Oil and gas fields offer an appealing opportunity for storage, since their existence proves that a seal can keep hydrocarbons contained for millions of years. Seismic and well data in well-explored areas also offer considerable insight into the nature of subsurface strata. However, since oil-producing areas in North America can be punctured by thousands of existing wells, the seal integrity of well cements is a critical factor in determining whether CO2 will stay stored, or leak up through these potential conduits to the surface.

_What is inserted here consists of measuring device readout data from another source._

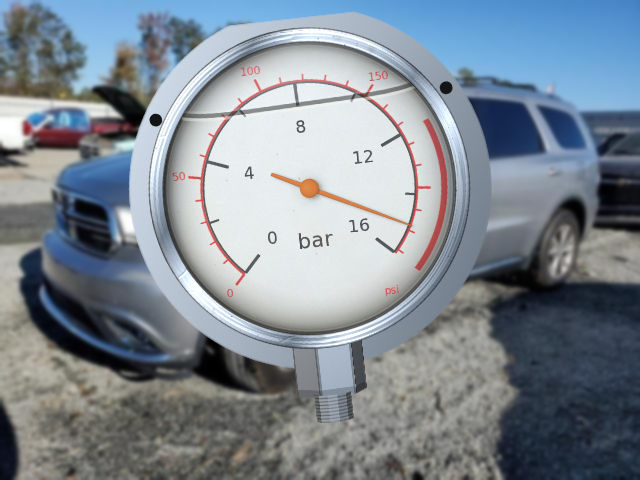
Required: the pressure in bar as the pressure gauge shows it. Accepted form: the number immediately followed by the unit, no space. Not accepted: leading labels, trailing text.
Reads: 15bar
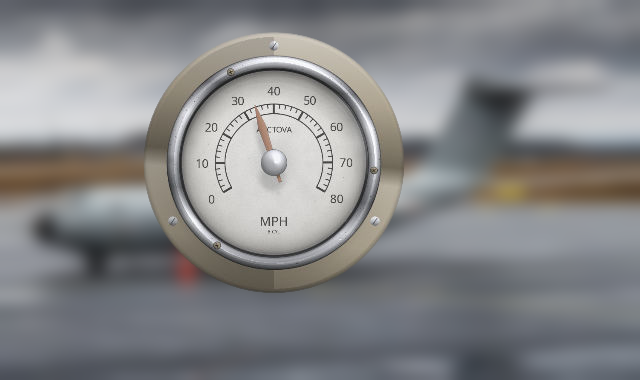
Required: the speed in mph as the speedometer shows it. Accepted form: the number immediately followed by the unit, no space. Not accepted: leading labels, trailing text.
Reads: 34mph
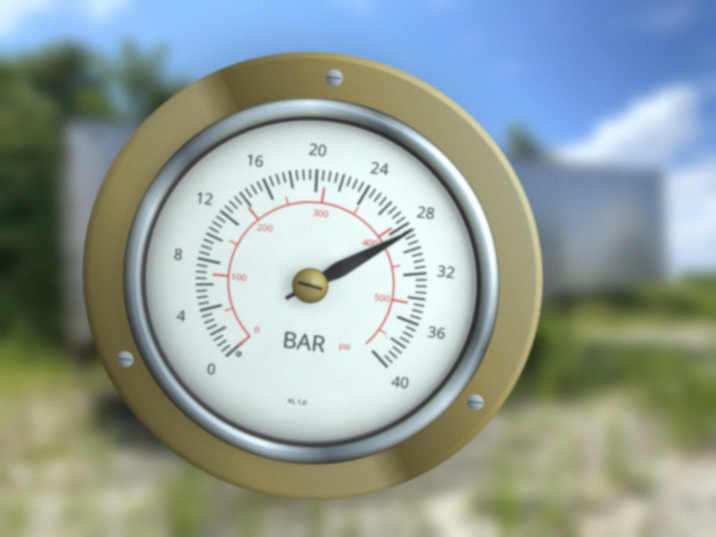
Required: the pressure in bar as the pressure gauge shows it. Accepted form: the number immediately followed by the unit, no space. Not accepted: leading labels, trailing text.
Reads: 28.5bar
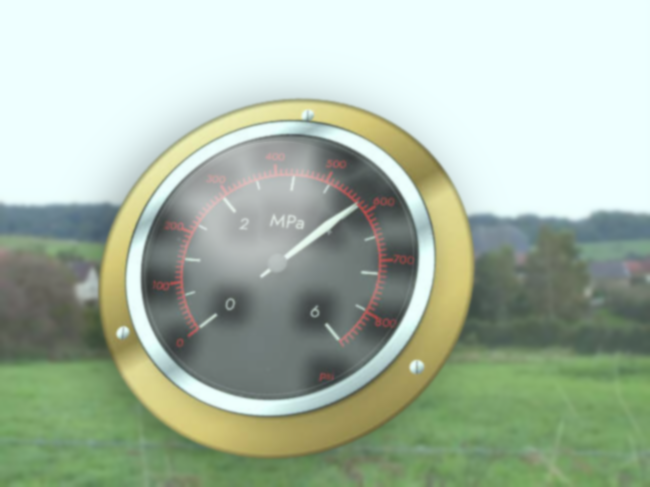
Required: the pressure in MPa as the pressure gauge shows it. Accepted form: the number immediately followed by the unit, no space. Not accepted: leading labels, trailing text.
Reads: 4MPa
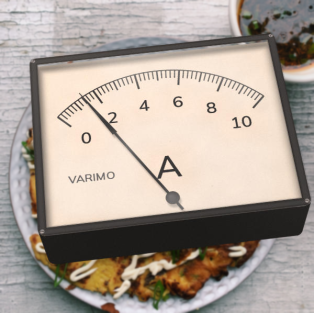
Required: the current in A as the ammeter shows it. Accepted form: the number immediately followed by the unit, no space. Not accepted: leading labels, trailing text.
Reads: 1.4A
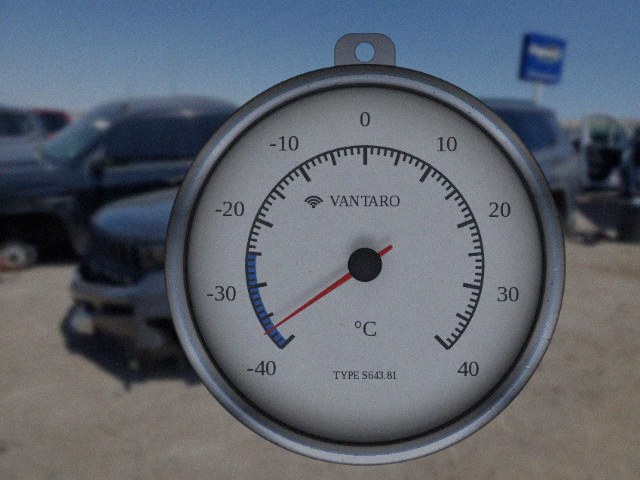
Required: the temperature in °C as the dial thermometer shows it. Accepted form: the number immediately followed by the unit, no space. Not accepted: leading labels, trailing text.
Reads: -37°C
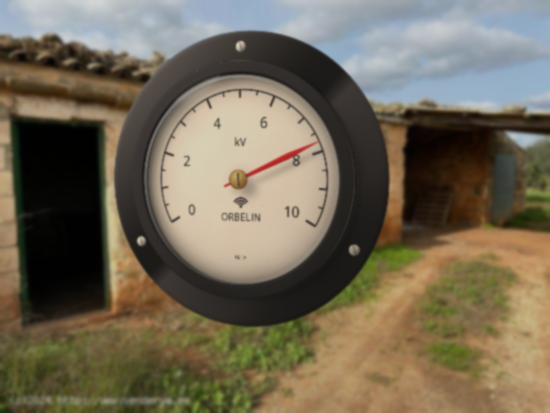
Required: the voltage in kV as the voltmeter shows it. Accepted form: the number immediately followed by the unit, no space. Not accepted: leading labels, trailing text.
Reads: 7.75kV
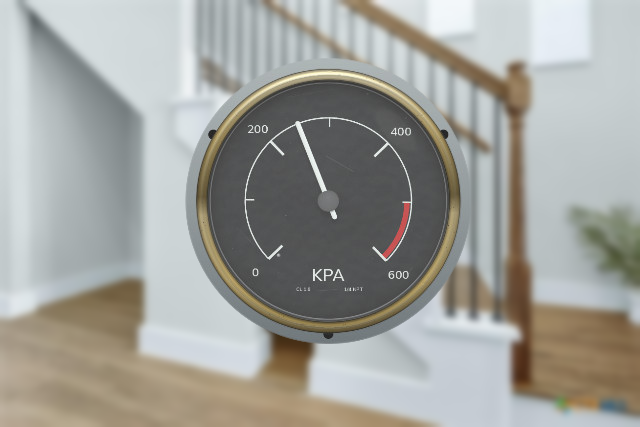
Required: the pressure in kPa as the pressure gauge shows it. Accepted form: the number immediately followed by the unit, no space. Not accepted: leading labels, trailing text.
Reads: 250kPa
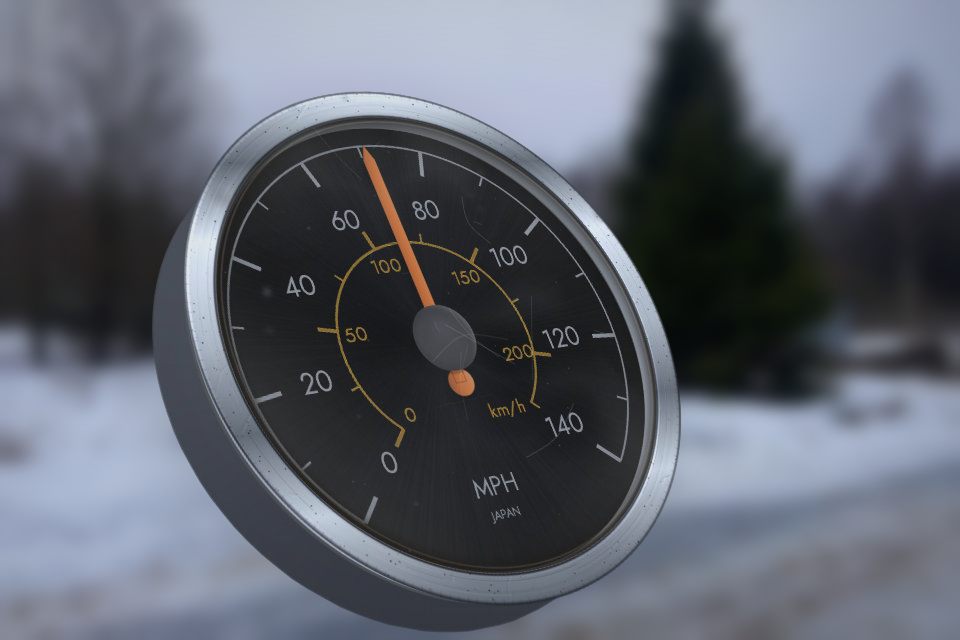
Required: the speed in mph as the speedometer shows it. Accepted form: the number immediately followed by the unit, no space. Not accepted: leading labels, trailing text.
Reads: 70mph
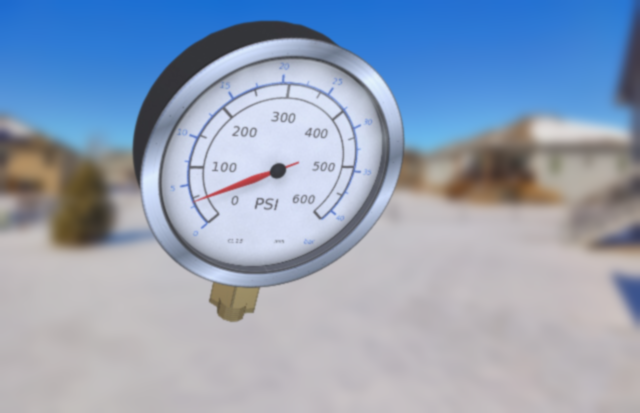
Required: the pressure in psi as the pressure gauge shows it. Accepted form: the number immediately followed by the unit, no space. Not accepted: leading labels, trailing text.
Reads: 50psi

Multiple experiments run this year by Andrew Duguid reveal that cements commonly used for sealing oil and gas wells react quickly with CO2-rich fluids. In one experiment, rods of H-class cement were exposed to carbonated brines in a flow-through system at temperatures representing surface and sequestration conditions. The samples showed complete loss of calcium hydroxide on a timescale of days, and outer layers were converted to a highly porous hydrous silica gel. In a second experiment, cement samples enclosed within porous limestone and sandstone and exposed to brines in batch reactors were not as quickly degraded, but permeability in reaction rings formed at the cement/stone interface increased by an order of magnitude in one month before leveling off. The fast reaction times observed in the laboratory will pose a serious problem for carbon storage if cements are exposed to large volumes of fresh CO2-rich fluid in the subsurface, an issue to be addressed by computer simulations of CO2 injection (see discussion below under “Numerical simulations of CO2 injection”).
Analysis of Field Samples
The impact of CO2 injection on well integrity also depends on whether cements in existing wells are more or less susceptible to attack than those used in the lab. This question is beginning to be answered by cements obtained from a 19 year-old well at the Rocky Mountain Oil Testing Center in Wyoming this September. George Scherer of the Storage group worked with Schlumberger and RMOTC staff to design and execute an innovative drilling project that retrieved one intact sidecore (composed of cement, casing, and formation rock) and several fragmented cement samples from depths of 3000-5000 feet.
Initial analysis of the samples by Mileva Radonjic has revealed a surprisingly complex microstructure that differs greatly from cements made in the lab. Further chemical analysis and strength testing will be carried out this winter, and a sample of the material will be exposed to the same carbonated brines used in previous experiments to test its durability.
Role of Microstructure in Cement Durability
One key difference that might account for the microstructural differences in lab and field cements is that the Wyoming cements were mixed with formation water containing sulfates. The team’s next step is to evaluate the importance of this difference by creating new samples for durability testing that mimic the original composition of recovered cements. These samples will be sent to a National Energy Technology Laboratory (NETL) laboratory in Pittsburgh for high-pressure curing to see if the unique microstructures of the Wyoming samples developed early in the cements’ history, or if they are the result of a longer-term process.
If the complex texture of the well cements can be reproduced, new durability studies will be carried out to see how the cements hold up to exposure to acidified brines. The work should provide insight into both the degradation potential of old well cements, and how to make new cements more resistant to attack.